Video Marketing Tips

  • Be sharable – use video plugins that make it easy.
  • Be easy to use.
  • Make your video content easily navigable.
  • Don’t use shortcuts – quality is key with video content.
  • Use YouTube analytics to keep up with viewer statistics and tweak your videos based on viewer activity.
  • If you need to create a video-based site, try Vidcaster – instant micro websites made for videos.
  • For tips on how to SEO your videos, read Reelseo.com regularly.

Robert then talked about a new marketing trend – interactive video content. He showed the Choose a Different Ending video that paused and gave viewers two storyline options to choose from eg. “take the knife”, or “don’t take the knife”, like the alternative ending books you used to read as a kid. Ultimately, you choose whether to live or die. The video was created by DropTheWeapons.org as an awareness tool to break the circle of youth violence and weapons crime.
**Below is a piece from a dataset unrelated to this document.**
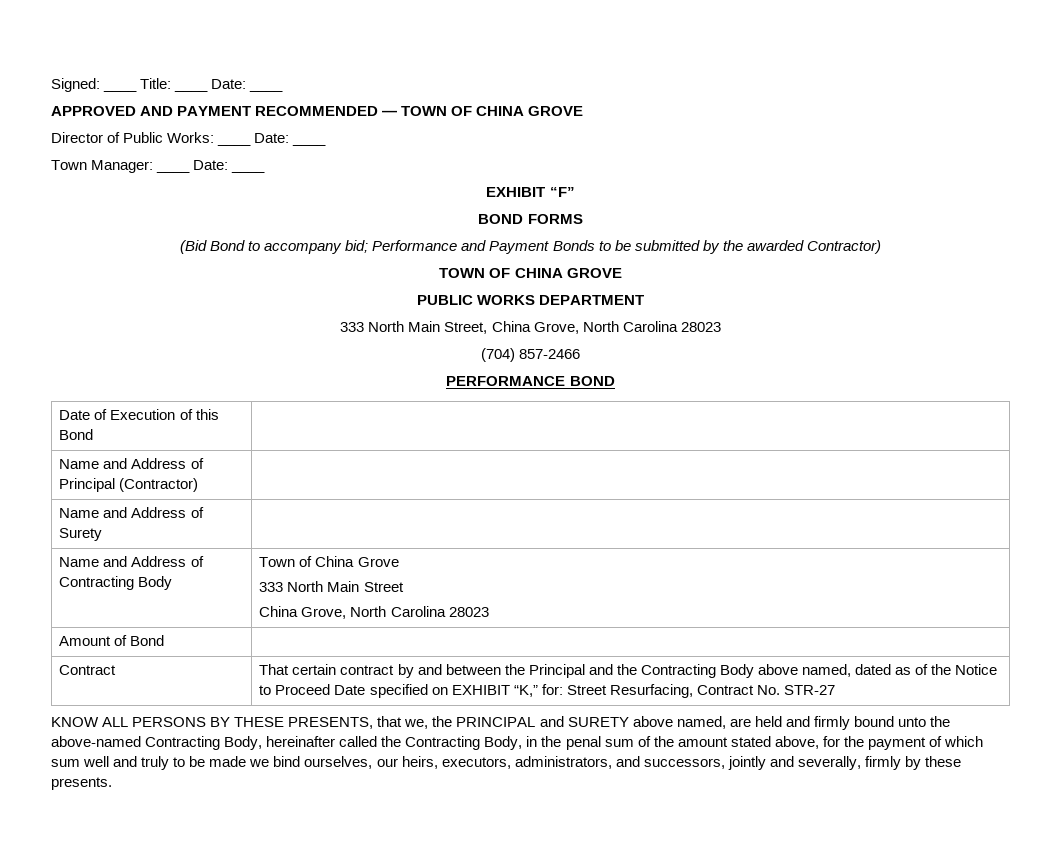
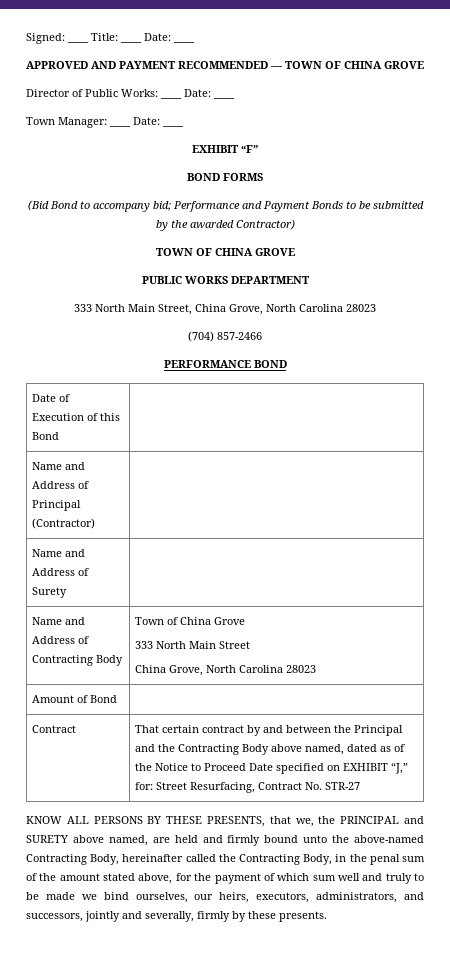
[513,685,538,697] “K,” -> [391,762,409,774] “J,”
Robert then showed a video that was a Flash video that entirely mimicked a YouTube page – A Hunter Shoots a Bear – with the word *shoots* able to be replaced by user chosen via keyboard [fun tip - type in *dances with*]. It was a clever ad for Tipp-Ex correction fluid. Apparently they shot over 100 different keyword scenarios. Robert showed another where the company had created an entire website just using video.

In summary, video marketing doesn’t have to be difficult or expensive. Just give it a go. Look into buying a mid range video camera, a cheapish background screen and a spotlight in order to DIY videos for your site. You can get an entire package for under $1,200.